"Черная кошка, белый кот" уже достигли Москвы.
Медленно, но верно мир завоевывает самый необычный из современных кинорежиссеров. Он пугает метражом своих картин – меньше двух с половиной часов не получается. Он путает все зрительские стереотипы абсолютной, почти сюрреалистической свободой обращения с материалом – пересказать сюжеты невозможно, но невозможно и оторваться от экрана. Со времен Феллини мы не видели кино столь колоритного, где каждый кадр сверхплотен, каждый – отсюда и в вечность. Но даже у Феллини не было кино такого земного, где мизансцены не выстроены изощренно и остроумно, а словно бы сами выросли, бурно и бессистемно, и теперь буйствуют, сорвавшись с цепи и ломая все логические связи. Не было кино такого витального, где жизненные силы распирают героев, как образы распирают автора. Эти картины – оживший Брейгель, и в них не персонажи фильма, а целое народонаселение – мир, куда нам прорубили окно. И только вдумавшись, понимаешь, как хореографически точно выстроен этот мир, как вовремя вбежит в кадр стадо гусей, ввинтится невесть откуда взявшаяся карусель или проплывет в волнах Штрауса пароход-мечта.
Эмир Кустурица – пароль, на котором чем дальше, тем чаще объединяются зрители. Это он извлек искусство Югославии из черной дыры, он же заразил собратьев по национальному кино своей жизненной силой. Как часто бывает, мощная творческая личность немедленно породила магнитное поле, оно стягивает к себе таланты. Так что сегодня можно говорить о югославском кино как об одном из интереснейших художественных явлений Европы и мира.
Через десять лет после "Времени цыган", своего первого международного триумфа, после политического трагифарса "Андеграунд", озвученного цыганскими мелодиями, Кустурица вернулся к этому странному вольному племени – по его словам, словно между небом и землей живущему – в новой картине "Черная кошка, белый кот". Она ужасно смешная.

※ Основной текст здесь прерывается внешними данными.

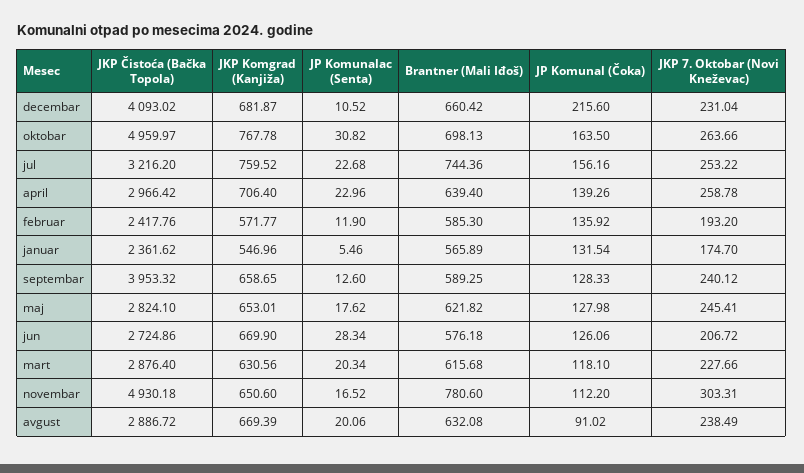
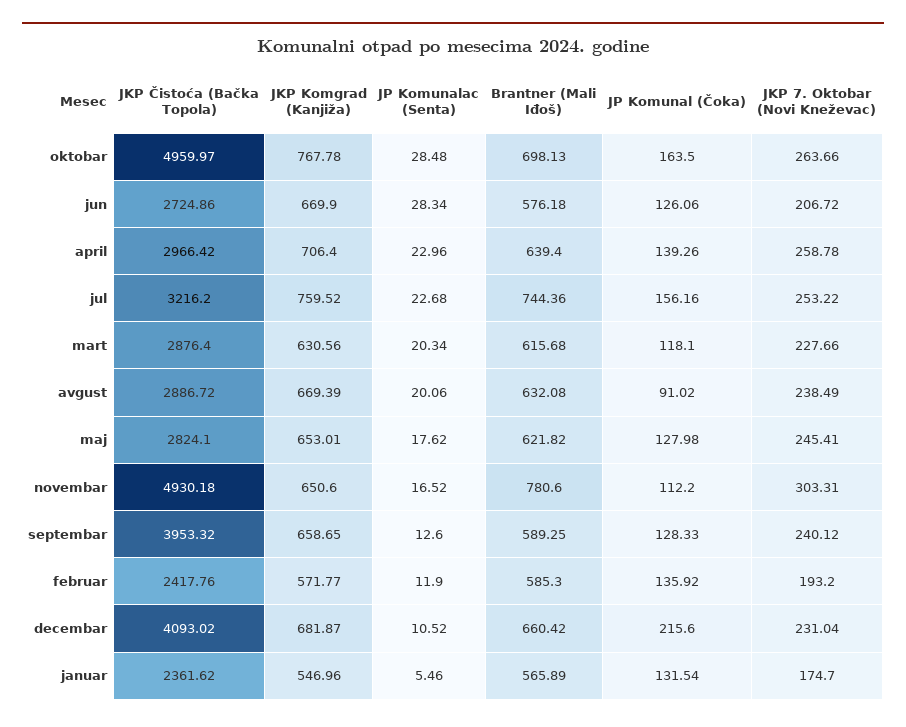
JP Komunalac (Senta), oktobar: 30.82 -> 28.48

Смешно все – и случайные эпизоды (а случайным кажется каждый), и лейтмотивы (свинья поедает старый автомобиль, кошки переводят сложные людские страсти в простые физические действия), и построение кадра (бесконечный абсурдный калейдоскоп), и фонограмма (огневые цыганские ритмы плюс общий галдеж). Топочут гуси, звонят мобильники, люди бегут с собственной свадьбы, проваливаются в сортир, стреляют напропалую просто для шутки, умирают и оживают обратно, с пением выдирают гвозди задницей, топят в Дунае стиральные машины – это комедия, которая была бы эксцентричной, кабы не выросла из быта, чем-то и нам родного. Абсурд вообще сближает народы и государства.
Феллини я помянул не случайно – сам Кустурица его откровенно цитирует в эпизоде "гарема", есть и своя Сарагина. Но то, что у итальянского маэстро было смешной грезой, здесь прекрасная явь. Подозреваю, что оба режиссера взошли на одних дрожжах, и это значит, что кино продолжается.

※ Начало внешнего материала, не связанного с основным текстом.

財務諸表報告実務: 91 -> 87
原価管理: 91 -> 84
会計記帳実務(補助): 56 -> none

Цыганская вольница и живописность Кустурице дороги еще и потому, что нет народа, который простодушней сочетал бы искренность с хитрованством и донкихотство с расчетом. Кустурица вводит эти истины в фильм столь же и расчетливо и простодушно – Дон Кихот и коротышка Дульсинея возникают, как и Феллини, практически цитатно, а любовь постоянно оказывается важнее денег.
А сам сюжет значения не имеет. Потому что если выразиться высокопарно, то сюжетом здесь сама жизнь. А если критиканствовать, то можно отнести отсутствие внятной фабулы к недостаткам. Но это не так. Этот тот нечастый случай в кино, когда фабула и впрямь не нужна – коллизии с цыганскими баронами, спекуляцией газом и матримониальными страстями просто неспособны оттянуть наше внимание от цветастого, как цыганский платок, людского калейдоскопа. При том, что лирическая история про любовь семнадцатилетнего Заре к белокурой Иде обезоруживающе чиста и трогательна, а сами коллизии почти всегда запредельны и душераздирающи. Человек умирает, а тут свадьба, нельзя срывать мероприятие, человека придавливают льдом, возня с трупом кощунственно смешна. И хотя юмор фильма часто опускается до нужника и ниже, сам фильм просто неспособен быть низким, или безвкусным, или скабрезным. Он – соленый, ядреный, без экивоков и цирлих-манирлих – настоящий.
Его жизненная сила заразительна. Его мир – без комплексов. Америке такое кино не под силу – кишка тонка. А в Европе сейчас – время цыган, небу жарко!